17 Kasım 2011 Perşembe

Yeni 52'de neler oluyor! - Men of War #1

Sgt. Rock DC'nin uzun süre boyunca ekmeğini yediği bir Joe Kubert karakteri, Kubert'in DC Comics'in Wonder Woman patronu ve savaş dergleri uzmanı Robert Kannigher ile birlikte yarattığı bu karakter Nick Fury'ye de ilham kaynağı olmuş olabilir; tek bir farkla :

 
Nick Fury savaşı aşıp günümüze kadar gelmenin bir yolunu buldu; ama Sgt. Rock alternatif hikayeler ve başka zaman dilimine atlayan öyküler dışında hep 2.Dünya Savaşının içinde kaldı. İlk olarak 1959'da ortaya çıkan bir karakterin 50 sene kadar aynı savaşta savaşmış olması DC'ye "Yeter ulan" dedirtmiş olacak ki, yeni başlayan Men of War serisinin ilk sayısında Astsubay Çavuşumuzu Onbaşı olarak bir Call of Duty - Modern Warfare ortamında görüyoruz. Ee, trend bu; insanlar bunun hem oyununu deli gibi oynayıp hem de tüm uyarlamalarına sahip çıkarken DC'nin bu treni kaçıracağını düşünmek delilik olurdu herhalde.

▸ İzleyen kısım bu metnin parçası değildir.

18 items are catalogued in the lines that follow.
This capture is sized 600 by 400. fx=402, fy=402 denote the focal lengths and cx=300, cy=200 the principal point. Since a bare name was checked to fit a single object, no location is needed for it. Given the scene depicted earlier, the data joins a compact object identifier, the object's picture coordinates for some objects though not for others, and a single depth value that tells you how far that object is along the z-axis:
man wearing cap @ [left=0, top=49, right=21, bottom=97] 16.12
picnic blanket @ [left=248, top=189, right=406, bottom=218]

Men of War serisi de tam olarak bunu hedefliyor olsa gerek, modern savaşın popüler kültür üzerindeki etkisini kullanıp eski bir karakterin kabuk atmasını sağlarken , aynı zamanda video oyunu çağı nerdlerini de sağmayı planladılar belli ki . Ama olmuyor, yemiyor.





Elimizde bize hiçbir şey vermeyen bir ilk sayı var, belki de Sgt.Rock'ın geçmişinin bambaşka bir atmosferde yazılmış olmasından kelli karakterlere ısınamıyor, Garth Ennis'in Battlefields serisini okumuş bir insansanız olaya dahil edilen Superpowered/Supernatural elementleri çocuksu buluyorsunuz. En azından benim için öyle oldu.

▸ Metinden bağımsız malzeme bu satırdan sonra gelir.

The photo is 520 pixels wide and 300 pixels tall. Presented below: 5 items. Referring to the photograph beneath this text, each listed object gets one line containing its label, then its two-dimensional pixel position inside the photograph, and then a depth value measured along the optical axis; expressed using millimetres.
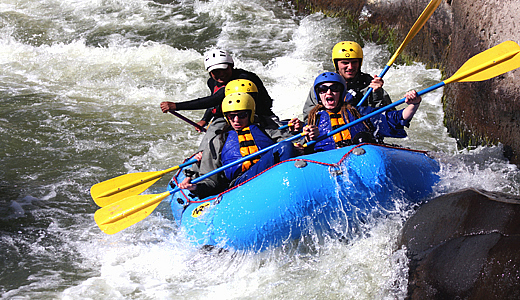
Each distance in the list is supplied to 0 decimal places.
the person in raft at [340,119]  7980
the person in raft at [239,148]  7895
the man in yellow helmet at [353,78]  9461
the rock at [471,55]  9620
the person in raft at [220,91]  9773
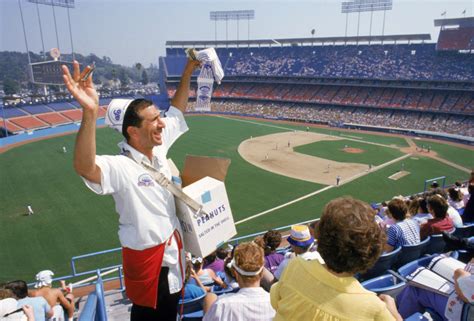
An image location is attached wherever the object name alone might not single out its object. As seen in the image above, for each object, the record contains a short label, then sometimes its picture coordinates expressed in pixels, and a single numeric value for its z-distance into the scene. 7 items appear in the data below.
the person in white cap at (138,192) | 2.25
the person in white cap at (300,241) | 4.42
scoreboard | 49.91
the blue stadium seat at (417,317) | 3.51
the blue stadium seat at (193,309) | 4.22
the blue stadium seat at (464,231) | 6.54
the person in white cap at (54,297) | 4.56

Bir de bu saydıklarım ile Navy Seals adıyla derginin arkasına eklemlendirilmiş düz ve sıradan Amerikan propaganda hikayesini birleştirirseniz, seriyi okumak için ilk sayı size hiçbir şey vermezken; okumamak için bir iki bahaneniz oluyor.

"E peki madem bu kadar sıkıcıydı, niye hakkında bir yazı yazdın?" derseniz, siz okuma zahmetine boşuna katlanmayın diye cevap verebilirim. Kötü. Vakit kaybı.